Ezra Shabot

Debatir y convencer

Meade y Anaya le abre el camino al retorno del nacionalismo revolucionario, y con ello a un intento de revertir reformas y realidades que suponíamos modificables, pero no destructibles.

Para todo candidato, un debate entre aspirantes a un cargo de elección popular tiene un doble objetivo. Primero, convencer al electorado de que se es la mejor opción para gobernar frente a las otras presentes; y segundo, que los otros contendientes carecen de atributos suficientes como para llevar a cabo de manera exitosa la labor de gobierno. Es esta una lucha descarnada en donde todo, o casi todo, se vale, siempre y cuando se posea la capacidad argumentativa y la agilidad mental suficiente para saber cómo y cuándo responder, y a qué público específico se está dirigiendo en cada uno de los debates.

El pasado domingo, el candidato puntero López Obrador trató de no contestar a casi nada de lo que se le preguntaba por dos razones. Una, porque está convencido de que repitiendo las palabras mágicas 'corrupción' y 'mafia en el poder' es suficiente como para convencer al electorado de que es posible resolver de fondo los problemas del país; y otra porque sobre política exterior su conocimiento de temas como diplomacia, comercio exterior o resolución de conflictos es nulo y no tuvo el cuidado de elaborar al menos una o dos tesis coherentes más allá de la repetición de las consignas antes mencionadas.

Para José Antonio Meade este debate fue la exposición más lúcida de algo en lo que tiene años trabajando: la conexión entre economía, diplomacia y acciones concretas para llevar a cabo un programa de política exterior que conecte el interés nacional con los desafíos de un mundo lleno de peligros proteccionistas y de nacionalismos extremos, que amenazan la apuesta mexicana de más de tres décadas de apertura, libre comercio y mercados integrados como fórmula para crecer y superar el atraso heredado por los regímenes del nacionalismo revolucionario.

Ricardo Anaya, por su parte, continuó con su estrategia de confrontar directamente a AMLO, enfrentándolo cara a cara, sonriendo ante los insultos del tabasqueño, quien en cámara lenta trataba de articular la ofensa, más que la respuesta al candidato frentista. La lucha entre Anaya y Meade, como en el primer debate, volvió a darle un respiro a un Andrés Manuel cercado por datos incorrectos, como los de la inversión extranjera durante su gobierno o el de las rutas ferroviarias. Aunque tanto el priista como el frentista insisten en diferencias profundas entre ellos en un intento inútil por disputarse el segundo lugar, la realidad nos demuestra que aquí hay sólo dos proyectos antagónicos.

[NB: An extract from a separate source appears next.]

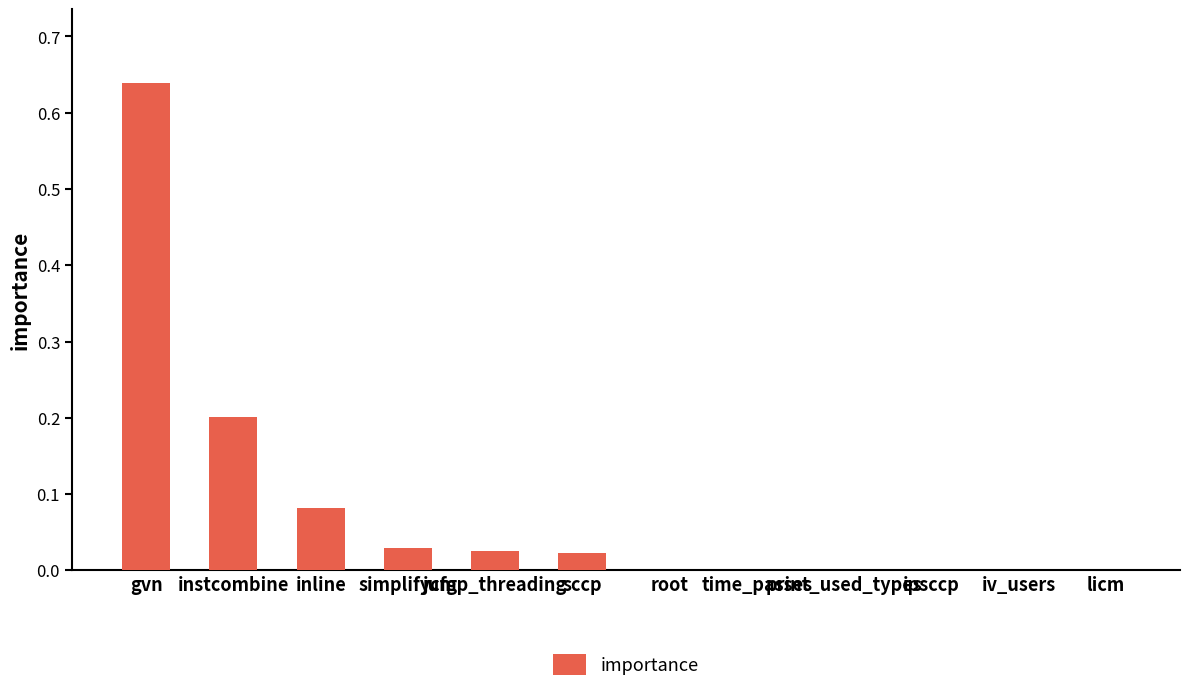

What is the label of the 7th bar from the right?

sccp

El de Morena, que insiste en un vuelco hacia un mercado interno que pueda producir mercancías con más contenido hecho en México, como Trump lo quiere para Estados Unidos, o el de Anaya-Meade, quienes con diferencias propias de campaña electoral difieren más en lo político que en una temática económica basada en el libre mercado y la integración a la economía mundial, como parte de la estrategia de desarrollo del país en su conjunto, incluso de las zonas más atrasadas del sur-sureste de la República. De Jaime Rodríguez, El Bronco, no hay que decir mucho: el hombre que es capaz de hacer de la estupidez un argumento no tiene nada que hacer en la boleta electoral, más que tratar de quitarle votos a AMLO por su posición antisistema. A eso lo mandaron.

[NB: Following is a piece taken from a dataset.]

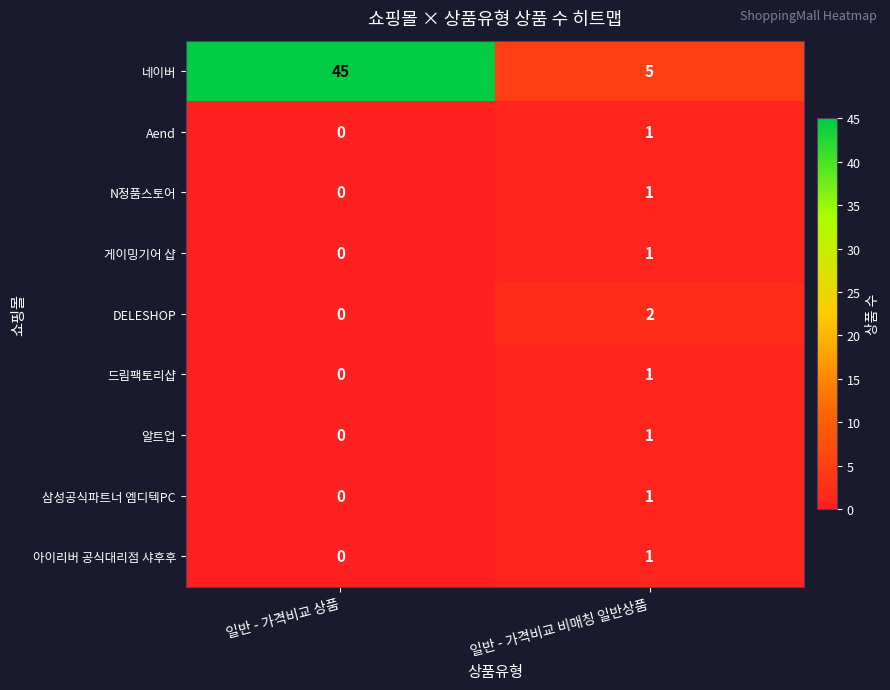

Is it true that Aend equals 0 at 일반 - 가격비교 상품?

True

El voto de los indecisos y el voto útil terminarán por decidir la elección de julio. La figura de López Obrador y su persistencia con el mismo discurso simplista pero convincente, se enfrenta a una visión opuesta de priistas y frentistas que siguen enfrascados en una pugna absurda, que le abre el camino al retorno del nacionalismo revolucionario, y con ello a un intento de revertir reformas y realidades que suponíamos modificables, pero no destructibles. Ese es el riesgo.